The fifth theme of the academic forum, Peace and Security, elicited fairly bland recommendations, according the Pambazuka descriptions of the recommendation. The BRICS club is expressly not militarily inclined, and though there is room for co-operation, there is even less reason to set up parallel organisations to multinational organisations in this area. What does unite the BRICS countries, despite their many differences, is a tendency to support the policy of non-intervention or non-interference in the affairs of other countries, This policy which has led to accusations that China is happy to help prop up repressive regimes in return for economic favours, even aiding in repression.
However, one recommendations stands out is the backing for continued “centrality” of the United Nations (UN). This is in line with comments by South Africa’s foreign minister Ms Maite Nkoana-Mashabane that the BRICS countries are catalysts for a global “shift from the old locus of political, economic and social power into a multipolar system”. In other words, the BRICS are not seen as a new version of the Non-Aligned Movement, but rather a grouping to get the multilateral institutions to live up to their description.
Finally, though the media has focused on trade, particularly the growth of the BRICS trade with Africa, and a trade balance massively in China’s favour, this is of lesser importance for South Africa than investment issues, which do not seem to have received much attention. A development bank does not tackle the important issue of the need for more cross-border investment in the real economy, nor does it lessen the hurt to companies and workers from intense competition in particular sectors among the BRICS. For instance, Brazil has been accused by South African poultry producers of dumping chicken on the local market.
Increased imports from China have been blamed for a loss of South African jobs, particularly in the clothing sector. While the image of Chinese investment as intent only on raw material extraction and exports is overdone, according to research which has more carefully tracked such investment, there is the question whether South Africa, with its focus on high-wage jobs and perceptions of low productivity, can capitalise on skills transfer from China for local manufacturing.

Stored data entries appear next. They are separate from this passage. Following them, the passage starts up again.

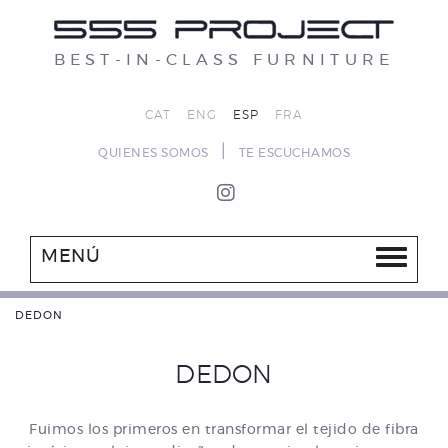
BEST-IN-CLASS FURNITURE
CAT
ENG
ESP
FRA
|
QUIENES SOMOS
TE ESCUCHAMOS
MENÚ
DEDON
DEDON
Fuimos los primeros en transformar el tejido de fibra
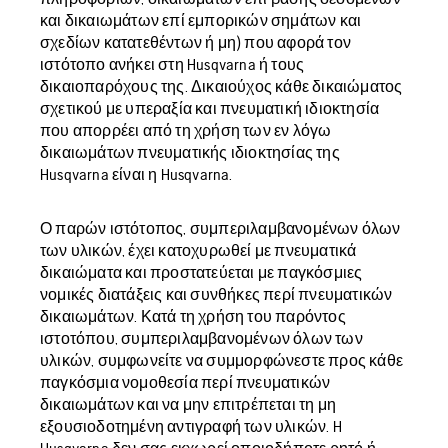
και δικαιωμάτων επί εμπορικών σημάτων και
σχεδίων κατατεθέντων ή μη) που αφορά τον
ιστότοπο ανήκει στη Husqvarna ή τους
δικαιοπαρόχους της. Δικαιούχος κάθε δικαιώματος
σχετικού με υπεραξία και πνευματική ιδιοκτησία
που απορρέει από τη χρήση των εν λόγω
δικαιωμάτων πνευματικής ιδιοκτησίας της
Husqvarna είναι η Husqvarna.
Ο παρών ιστότοπος, συμπεριλαμβανομένων όλων
των υλικών, έχει κατοχυρωθεί με πνευματικά
δικαιώματα και προστατεύεται με παγκόσμιες
νομικές διατάξεις και συνθήκες περί πνευματικών
δικαιωμάτων. Κατά τη χρήση του παρόντος
ιστοτόπου, συμπεριλαμβανομένων όλων των
υλικών, συμφωνείτε να συμμορφώνεστε προς κάθε
παγκόσμια νομοθεσία περί πνευματικών
δικαιωμάτων και να μην επιτρέπεται τη μη
εξουσιοδοτημένη αντιγραφή των υλικών. H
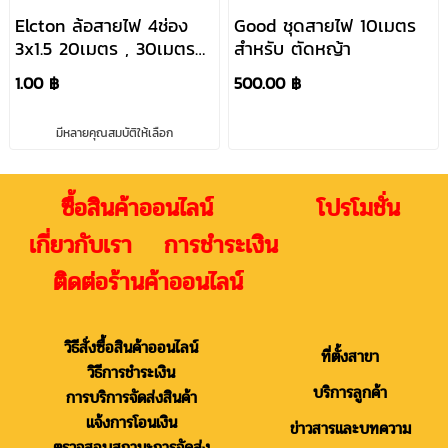
Elcton ล้อสายไฟ 4ช่อง
Good ชุดสายไฟ 10เมตร
3x1.5 20เมตร , 30เมตร
สำหรับ ตัดหญ้า
EN1-M31520
1.00 ฿
500.00 ฿
มีหลายคุณสมบัติให้เลือก
ซื้อสินค้าออนไลน์ โปรโมชั่น
เกี่ยวกับเรา การชำระเงิน
ติดต่อร้านค้าออนไลน์
วิธีสั่งซื้อสินค้าออนไลน์
ที่ตั้งสาขา
วิธีการชำระเงิน
บริการลูกค้า
การบริการจัดส่งสินค้า
แจ้งการโอนเงิน
ข่าวสารและบทความ
ตรวจสอบสถานะการจัดส่ง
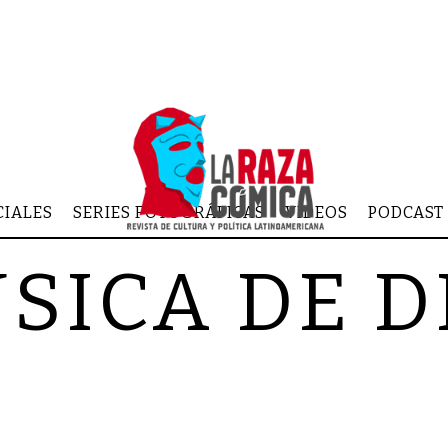
CIALES
SERIES FOTOGRÁFICAS
VIDEOS
PODCAST
SICA DE 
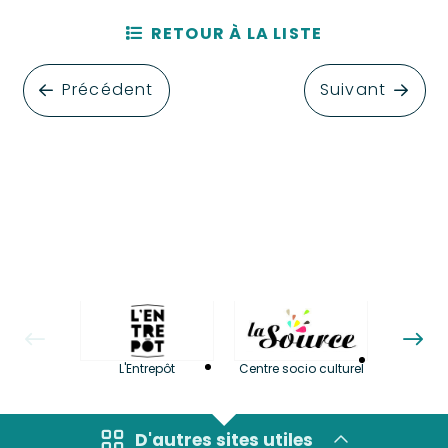
RETOUR À LA LISTE
Précédent
Suivant
La LuBi 
L'Entrepôt
Centre socio culturel
et Bib
D'autres sites utiles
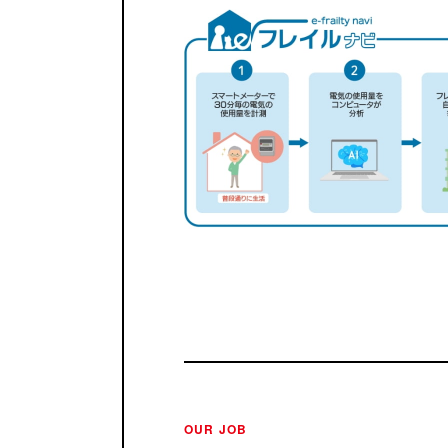
OUR JOB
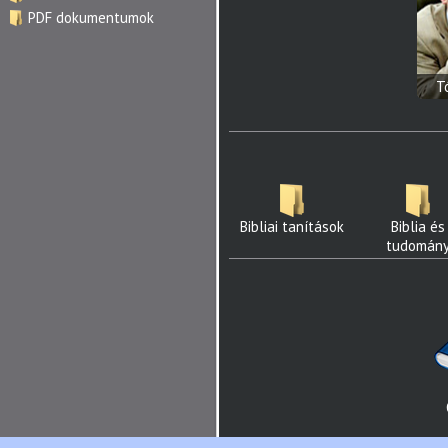
PDF dokumentumok
T
Bibliai tanítások
Biblia és
tudomán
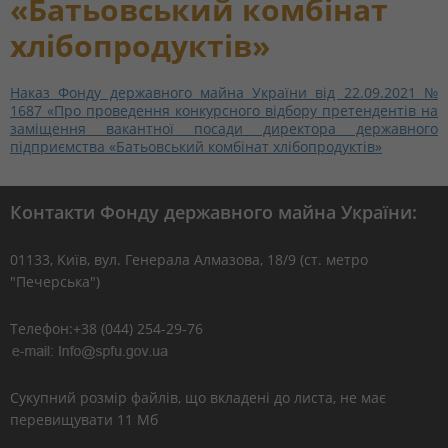
«Батьовський комбінат
хлібопродуктів»
Наказ Фонду державного майна України від 22.09.2021 №
1687 «Про проведення конкурсного відбору претендентів на
заміщення вакантної посади директора державного
підприємства «Батьовський комбінат хлібопродуктів»
Контакти Фонду державного майна України:
01133, Kиїв, вул. Генерала Алмазова, 18/9 (ст. метро
"Печерська")
Телефон:+38 (044) 254-29-76
Сукупний розмір файлів, що вкладені до листа, не має
перевищувати 11 Мб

Ironically, South Africa’s President Jacob Zuma was able to boast recently as an example of South Africa’s healthy investment climate an R800 million ($89 million) investment by Anglo-Dutch multinational Unilever and one of R500 million ($54 million) by Swiss multinational Nestle. A newsletter by South African research company Who Owns Whom recently noted that the USA, India and Spain had put R4.5 billion ($483 million) into four new South African renewable energy plants. Only one of those investors resides in a BRICS country.